Map<String, List<String>> map = new HashMap<>();
long millis;
map.put("test", Arrays.asList("1", "2", "3", "4"));
map.put("test2", Arrays.asList("10", "20", "30", "40"));
map.put("test3", Arrays.asList("100", "200", "300", "400"));
int maxcounter = 1000000;
System.out.println("1 stream flatmap");
millis = System.currentTimeMillis();
for (int i = 0; i < maxcounter; i++) {
List<String> someList = map.values().stream().flatMap(c -> c.stream()).collect(Collectors.toList());
}
System.out.println(System.currentTimeMillis() - millis);
System.out.println("1 parallel stream flatmap");
millis = System.currentTimeMillis();
for (int i = 0; i < maxcounter; i++) {
List<String> someList = map.values().parallelStream().flatMap(c -> c.stream()).collect(Collectors.toList());
}
System.out.println(System.currentTimeMillis() - millis);
System.out.println("1 foreach");
millis = System.currentTimeMillis();
for (int i = 0; i < maxcounter; i++) {
List<String> mylist = new ArrayList<String>();
map.values().forEach(mylist::addAll);
}
System.out.println(System.currentTimeMillis() - millis);
System.out.println("1 for");
millis = System.currentTimeMillis();
for (int i = 0; i < maxcounter; i++) {
List<String> mylist = new ArrayList<String>();
for (List<String> item : map.values()) {
mylist.addAll(item);
}
}
System.out.println(System.currentTimeMillis() - millis);
System.out.println("2 stream flatmap");
millis = System.currentTimeMillis();
for (int i = 0; i < maxcounter; i++) {
List<String> someList = map.values().stream().flatMap(c -> c.stream()).collect(Collectors.toList());
}
System.out.println(System.currentTimeMillis() - millis);
System.out.println("2 parallel stream flatmap");
millis = System.currentTimeMillis();
for (int i = 0; i < maxcounter; i++) {
List<String> someList = map.values().parallelStream().flatMap(c -> c.stream()).collect(Collectors.toList());
}
System.out.println(System.currentTimeMillis() - millis);
System.out.println("2 foreach");
millis = System.currentTimeMillis();
for (int i = 0; i < maxcounter; i++) {
List<String> mylist = new ArrayList<String>();
map.values().forEach(mylist::addAll);
}
System.out.println(System.currentTimeMillis() - millis);
System.out.println("2 for");
millis = System.currentTimeMillis();
for (int i = 0; i < maxcounter; i++) {
List<String> mylist = new ArrayList<String>();
for (List<String> item : map.values()) {
mylist.addAll(item);
}
}
System.out.println(System.currentTimeMillis() - millis);
And here are the results:
1 stream flatmap
468
1 parallel stream flatmap
1529
1 foreach
140
1 for
172
2 stream flatmap
296
2 parallel stream flatmap
1482
2 foreach
156
2 for
141
Edit 2016-05-24 (two years after):
Running the same test using an actual Java 8 version (U92) on the same machine:
1 stream flatmap
313
1 parallel stream flatmap
3257
1 foreach
109
1 for
141
2 stream flatmap
219
2 parallel stream flatmap
3830
2 foreach
125
2 for
140
It seems that there is a speedup for sequential processing of streams and an even larger overhead for parallel streams.

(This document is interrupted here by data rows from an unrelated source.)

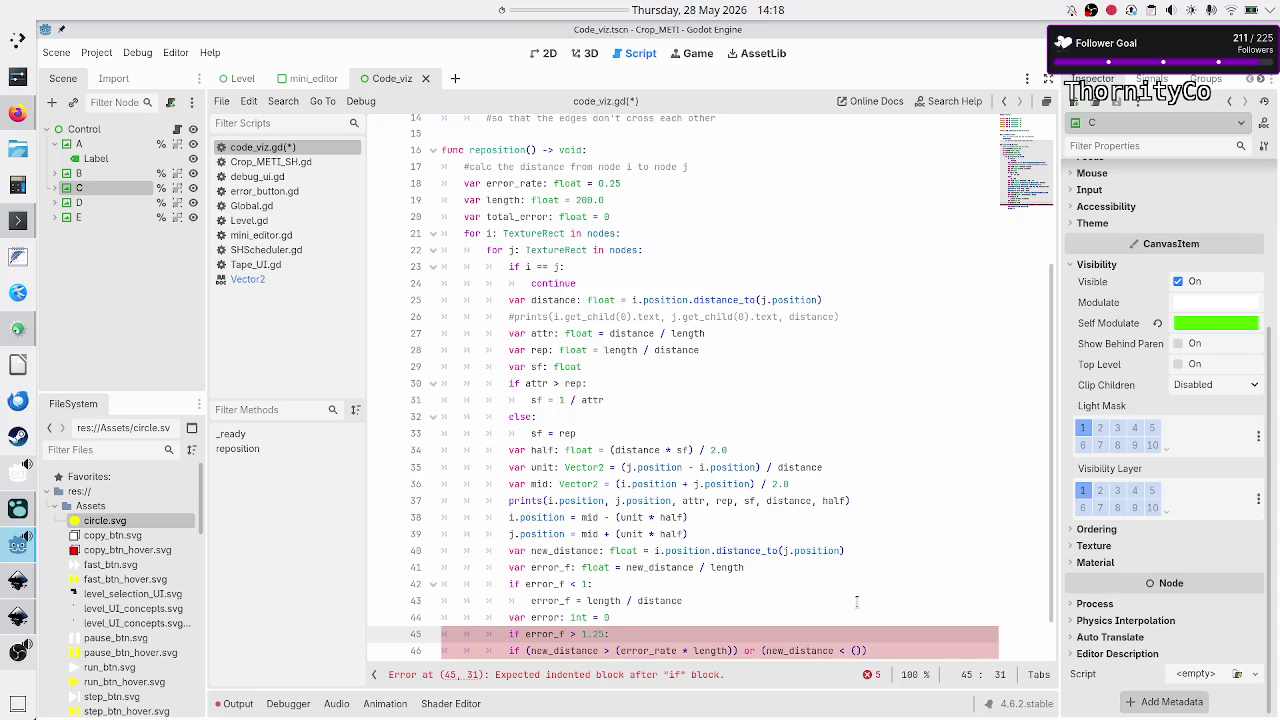
key(Return)
text(error:)
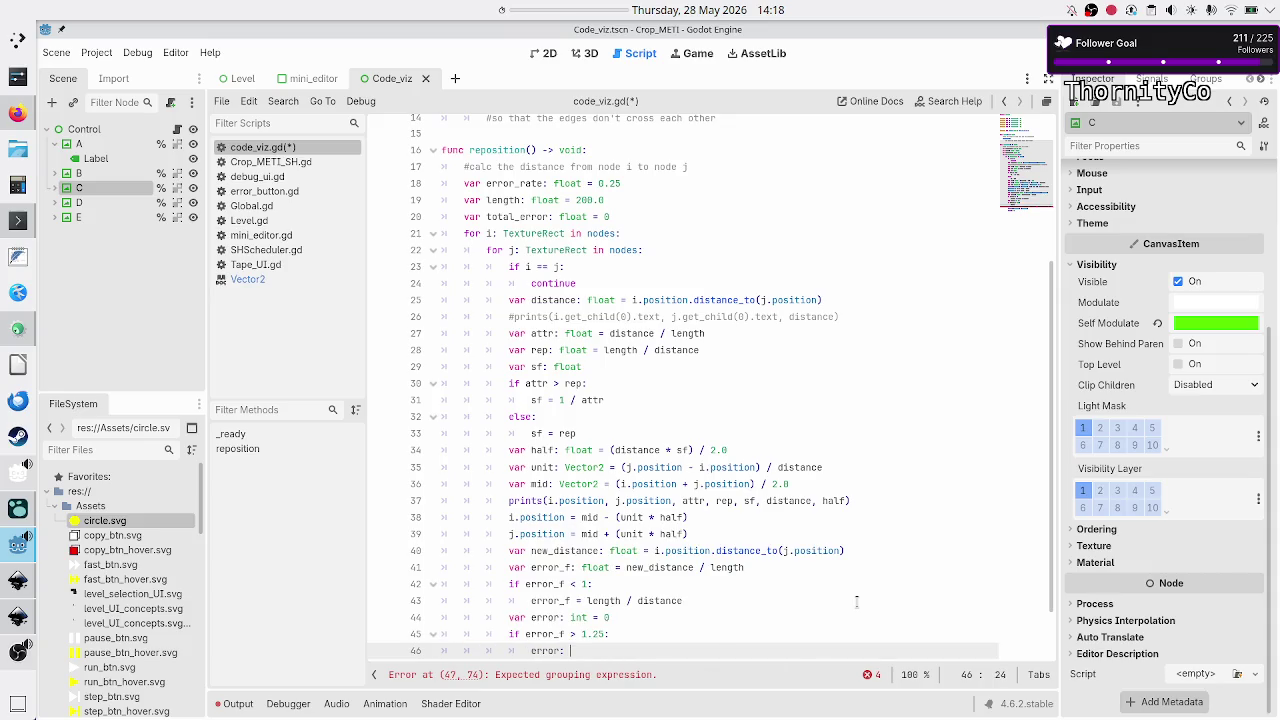
key(BackSpace)
key(BackSpace)
text(=)
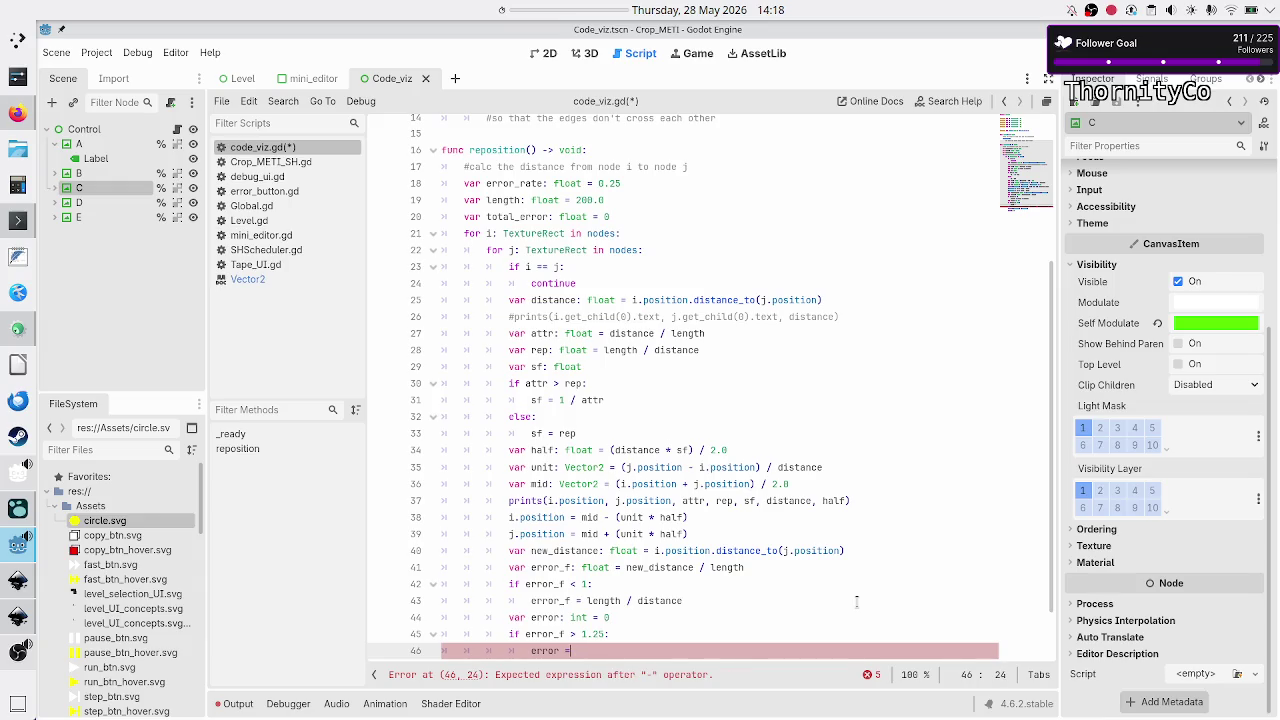
text(1)
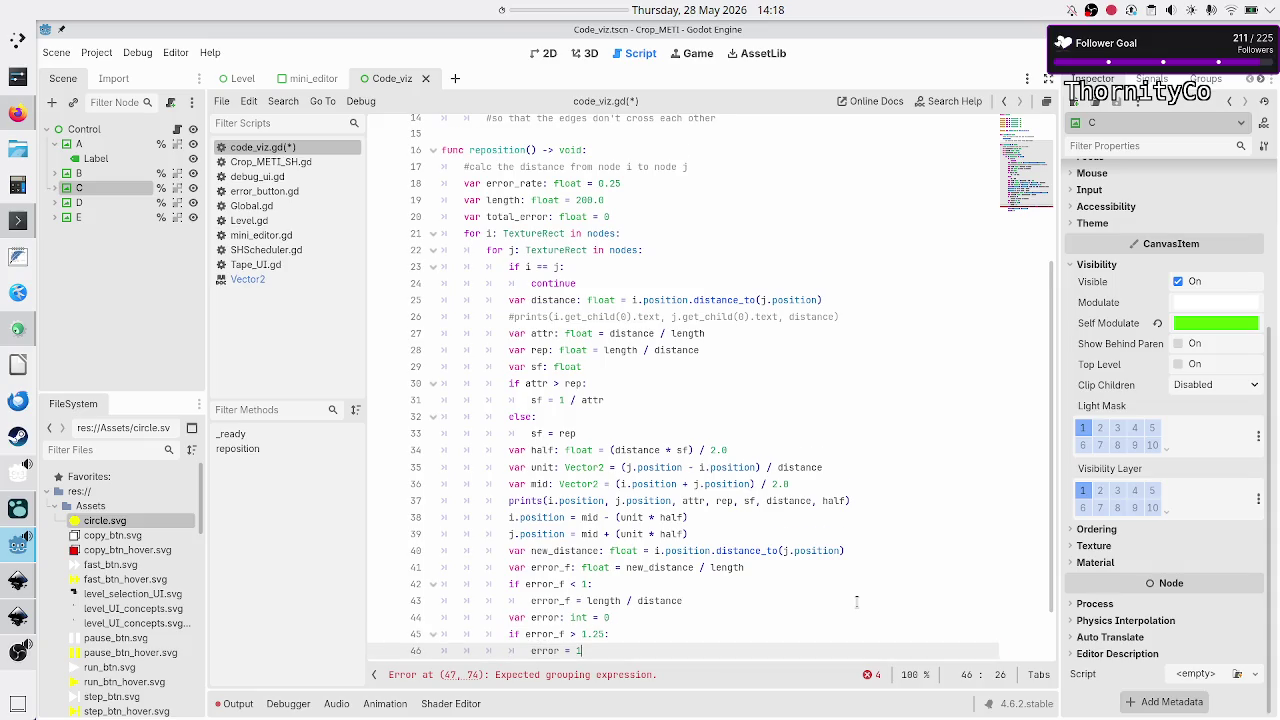
- Delete the broken old new_distance condition on line 47
scroll(856, 601, down, 1)
key(Right)
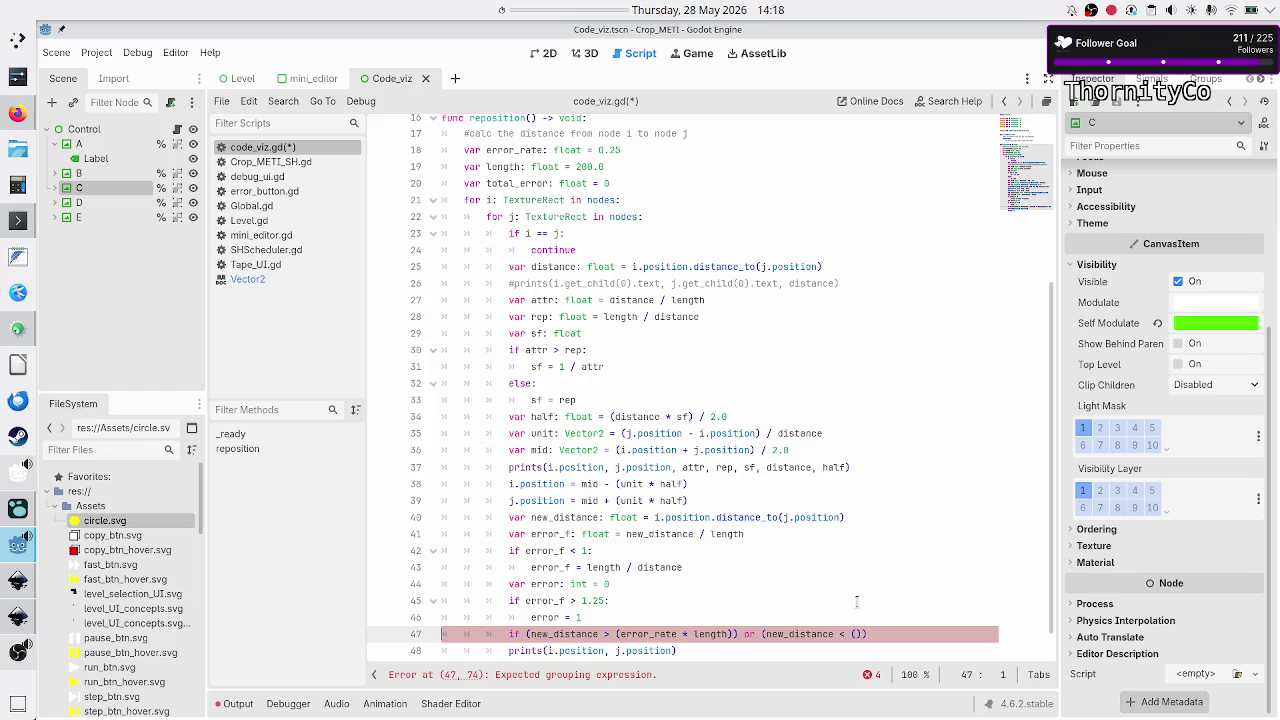
key(shift+End)
key(BackSpace)
key(BackSpace)
- Add 'total_error = total_error + error' after the error assignment
key(Return)
text(tota)
key(Return)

Edit 2018-10-18 (four years after):
Using now Java 10 version (10.0.2) on the same machine:
1 stream flatmap
393
1 parallel stream flatmap
3683
1 foreach
157
1 for
175
2 stream flatmap
243
2 parallel stream flatmap
5945
2 foreach
128
2 for
187
The overhead for parallel streaming seems to be larger.
Edit 2020-05-22 (six years after):
Using now Java 14 version (14.0.0.36) on a different machine:
1 stream flatmap
299
1 parallel stream flatmap
3209
1 foreach
202
1 for
170
2 stream flatmap
178
2 parallel stream flatmap
3270
2 foreach
138
2 for
167
It should really be noted, that this was done on a different machine (but I think comparable). The parallel streaming overhead seems to be considerably smaller than before.